# EXTRAIT À ÉTUDIER
Bergson, Le Rire: Les mots, étiquettes et réalité

Commentaire linéaire entièrement rédigé en trois parties.

Dernière mise à jour : 19/11/2021 • Proposé par: ceciliar (élève)

Texte étudié

Nous ne voyons pas les choses mêmes ; nous nous bornons, le plus souvent, à lire des étiquettes collées sur elles. Cette tendance, issue du besoin, s’est encore accentuée sous l’influence du langage. Car les mots (à l’exception des noms propres) désignent des genres. Le mot, qui ne note de la chose que sa fonction la plus commune et son aspect banal, s’insinue entre elle et nous, et en masquerait la forme à nos yeux si cette forme ne se dissimulait déjà derrière les besoins qui ont créé le mot lui-même. Et ce ne sont pas seulement les objets extérieurs, ce sont aussi nos propres états d’âme qui se dérobent à nous dans ce qu’ils ont d’intime, de personnel, d’originalement vécu. Quand nous éprouvons de l’amour ou de la haine, quand nous nous sentons joyeux ou tristes, est-ce bien notre sentiment lui-même qui arrive à notre conscience avec les mille nuances fugitives et les mille résonances profondes qui en font quelque chose d’absolument nôtre ? Nous serions alors tous romanciers, tous poètes, tous musiciens. Mais, le plus souvent, nous n’apercevons de notre état d’âme que son déploiement extérieur. Nous ne saisissons de nos sentiments que leur aspect impersonnel, celui que le langage a pu noter une fois pour toutes parce qu’il est à peu près le même dans les mêmes conditions, pour tous les hommes. Ainsi, jusque dans notre propre individu, l’individualité nous échappe. Nous nous mouvons parmi des généralités et des symboles.

Entrées de données enregistrées:
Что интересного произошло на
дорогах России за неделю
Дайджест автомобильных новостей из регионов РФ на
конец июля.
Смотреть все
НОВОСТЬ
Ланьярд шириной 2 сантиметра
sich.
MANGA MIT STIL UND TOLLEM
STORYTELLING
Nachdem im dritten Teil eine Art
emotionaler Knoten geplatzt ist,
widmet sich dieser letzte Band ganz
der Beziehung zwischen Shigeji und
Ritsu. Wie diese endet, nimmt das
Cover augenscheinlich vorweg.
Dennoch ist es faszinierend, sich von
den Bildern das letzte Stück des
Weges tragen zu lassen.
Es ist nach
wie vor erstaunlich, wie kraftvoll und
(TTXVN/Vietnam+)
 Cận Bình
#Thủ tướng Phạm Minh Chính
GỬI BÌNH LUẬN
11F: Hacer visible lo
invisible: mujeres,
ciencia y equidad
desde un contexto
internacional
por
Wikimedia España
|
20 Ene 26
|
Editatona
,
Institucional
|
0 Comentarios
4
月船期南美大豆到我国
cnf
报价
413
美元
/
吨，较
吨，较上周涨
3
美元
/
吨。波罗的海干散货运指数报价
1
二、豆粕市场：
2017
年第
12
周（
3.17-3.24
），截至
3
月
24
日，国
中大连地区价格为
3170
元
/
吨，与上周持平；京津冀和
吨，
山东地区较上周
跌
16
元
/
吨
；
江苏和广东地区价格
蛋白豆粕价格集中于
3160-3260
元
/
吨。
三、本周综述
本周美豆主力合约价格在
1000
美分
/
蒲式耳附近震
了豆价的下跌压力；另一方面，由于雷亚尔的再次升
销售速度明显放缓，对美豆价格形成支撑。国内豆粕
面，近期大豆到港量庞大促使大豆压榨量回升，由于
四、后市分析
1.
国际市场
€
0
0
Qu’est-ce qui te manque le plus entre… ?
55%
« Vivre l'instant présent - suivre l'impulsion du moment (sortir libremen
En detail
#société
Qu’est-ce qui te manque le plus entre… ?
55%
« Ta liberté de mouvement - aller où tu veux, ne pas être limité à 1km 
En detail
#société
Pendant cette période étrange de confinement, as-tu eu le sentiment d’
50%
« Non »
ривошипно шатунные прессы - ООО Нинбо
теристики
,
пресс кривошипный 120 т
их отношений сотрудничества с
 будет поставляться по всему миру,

# TÂCHE A
D'après le texte sur les mots et les étiquettes, quels mots échappent au fait de désigner des genres ?
# TÂCHE B
Transcrivez les enregistrements depuis leur début jusqu'à la ligne contenant « Cover augenscheinlich vorweg. », ces deux bornes comprises.
Le texte et les enregistrements n'ont aucun rapport entre eux.

# SOLUTION PROPOSÉE A
Les noms propres.

# SOLUTION PROPOSÉE B
Что интересного произошло на
дорогах России за неделю
Дайджест автомобильных новостей из регионов РФ на
конец июля.
Смотреть все
НОВОСТЬ
Ланьярд шириной 2 сантиметра
sich.
MANGA MIT STIL UND TOLLEM
STORYTELLING
Nachdem im dritten Teil eine Art
emotionaler Knoten geplatzt ist,
widmet sich dieser letzte Band ganz
der Beziehung zwischen Shigeji und
Ritsu. Wie diese endet, nimmt das
Cover augenscheinlich vorweg.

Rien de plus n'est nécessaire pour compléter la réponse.